■ WORK TASK
Scan the entries below. Return every line that includes "managed".

Source texts of formatted documents
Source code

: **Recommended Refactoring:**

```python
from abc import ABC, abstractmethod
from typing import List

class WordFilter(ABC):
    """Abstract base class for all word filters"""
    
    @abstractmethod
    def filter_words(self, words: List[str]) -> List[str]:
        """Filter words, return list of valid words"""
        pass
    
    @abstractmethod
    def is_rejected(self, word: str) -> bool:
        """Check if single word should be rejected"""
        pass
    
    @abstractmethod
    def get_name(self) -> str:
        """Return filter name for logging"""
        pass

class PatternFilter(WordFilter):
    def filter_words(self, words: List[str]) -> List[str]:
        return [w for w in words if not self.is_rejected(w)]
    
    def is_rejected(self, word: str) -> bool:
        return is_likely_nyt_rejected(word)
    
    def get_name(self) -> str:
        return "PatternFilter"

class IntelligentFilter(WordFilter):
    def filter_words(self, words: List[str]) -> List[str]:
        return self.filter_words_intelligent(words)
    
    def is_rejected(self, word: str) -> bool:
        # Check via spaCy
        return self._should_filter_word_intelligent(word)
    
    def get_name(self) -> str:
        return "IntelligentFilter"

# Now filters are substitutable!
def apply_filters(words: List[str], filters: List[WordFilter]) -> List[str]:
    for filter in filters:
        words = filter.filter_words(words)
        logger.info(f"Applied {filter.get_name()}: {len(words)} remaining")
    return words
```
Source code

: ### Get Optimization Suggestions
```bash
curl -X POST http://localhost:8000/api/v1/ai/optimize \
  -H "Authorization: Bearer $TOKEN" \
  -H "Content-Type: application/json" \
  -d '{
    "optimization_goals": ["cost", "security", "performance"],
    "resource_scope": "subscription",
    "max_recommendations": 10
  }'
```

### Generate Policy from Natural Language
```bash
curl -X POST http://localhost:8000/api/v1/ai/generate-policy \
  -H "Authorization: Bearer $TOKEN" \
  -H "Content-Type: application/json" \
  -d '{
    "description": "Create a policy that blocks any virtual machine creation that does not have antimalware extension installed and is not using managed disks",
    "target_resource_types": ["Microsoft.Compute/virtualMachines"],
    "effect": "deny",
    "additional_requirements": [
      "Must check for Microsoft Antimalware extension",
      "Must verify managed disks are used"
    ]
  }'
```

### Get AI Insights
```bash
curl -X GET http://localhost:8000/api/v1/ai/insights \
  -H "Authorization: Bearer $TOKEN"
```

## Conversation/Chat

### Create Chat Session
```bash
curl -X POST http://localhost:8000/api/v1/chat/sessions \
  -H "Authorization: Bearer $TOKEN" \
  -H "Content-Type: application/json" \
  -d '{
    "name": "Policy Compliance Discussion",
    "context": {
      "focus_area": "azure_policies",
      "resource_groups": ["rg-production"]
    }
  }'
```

■ ANSWER SECTION
    "description": "Create a policy that blocks any virtual machine creation that does not have antimalware extension installed and is not using managed disks",
      "Must verify managed disks are used"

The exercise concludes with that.